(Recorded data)

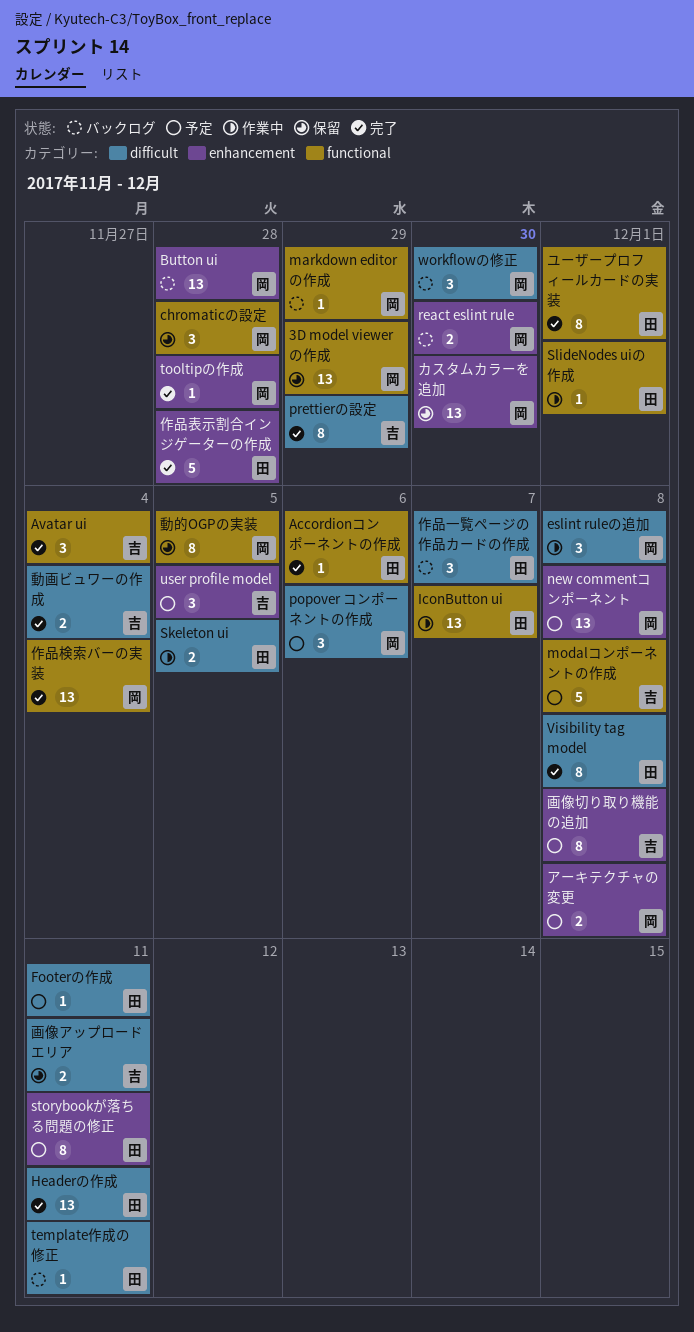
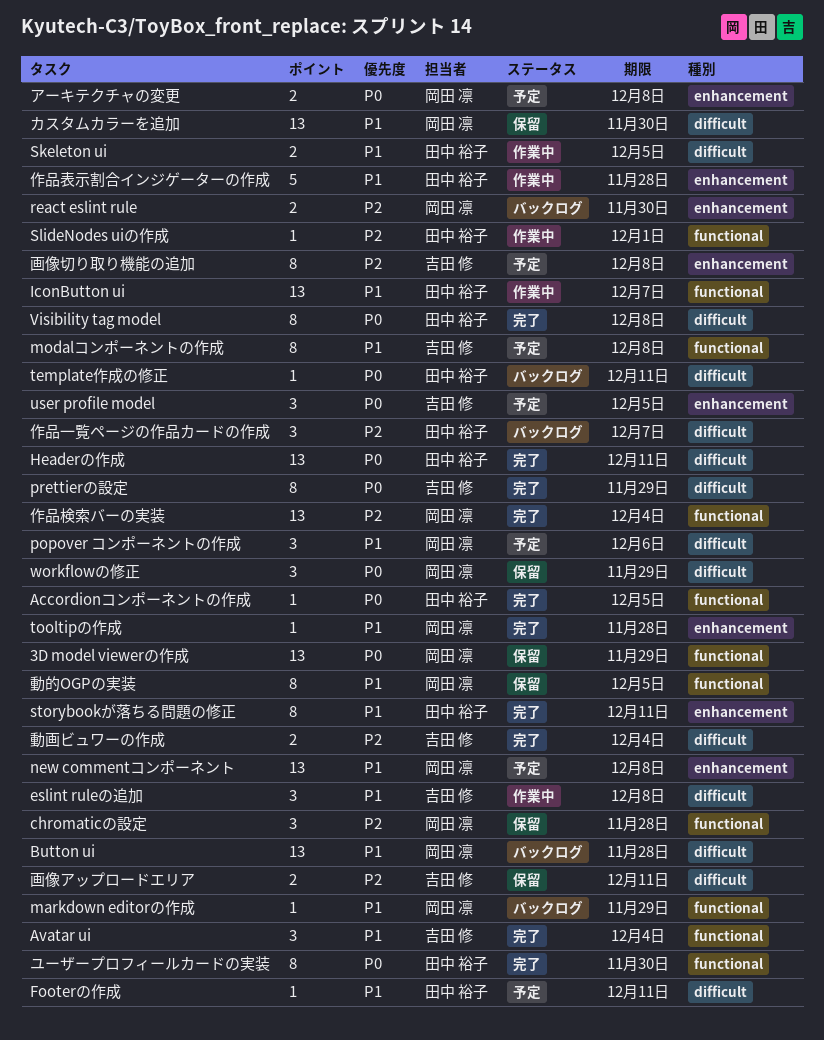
Accordionコンポーネントの作成, due: Dec 6 -> Dec 5
Button ui, label: enhancement -> difficult
eslint ruleの追加, owner: 岡田 凛 -> 吉田 修
modalコンポーネントの作成, estimate: 5 -> 8
storybookが落ちる問題の修正, status: 予定 -> 完了
workflowの修正, status: バックログ -> 保留
workflowの修正, due: Nov 30 -> Nov 29
カスタムカラーを追加, label: enhancement -> difficult
ユーザープロフィールカードの実装, due: Dec 1 -> Nov 30
作品表示割合インジゲーターの作成, status: 完了 -> 作業中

ACTIVITY =>
Would you please repeat all the data word for word, but without the pictures?

YOUR RESPONSE =>
Accordionコンポーネントの作成, due: Dec 6 -> Dec 5
Button ui, label: enhancement -> difficult
eslint ruleの追加, owner: 岡田 凛 -> 吉田 修
modalコンポーネントの作成, estimate: 5 -> 8
storybookが落ちる問題の修正, status: 予定 -> 完了
workflowの修正, status: バックログ -> 保留
workflowの修正, due: Nov 30 -> Nov 29
カスタムカラーを追加, label: enhancement -> difficult
ユーザープロフィールカードの実装, due: Dec 1 -> Nov 30
作品表示割合インジゲーターの作成, status: 完了 -> 作業中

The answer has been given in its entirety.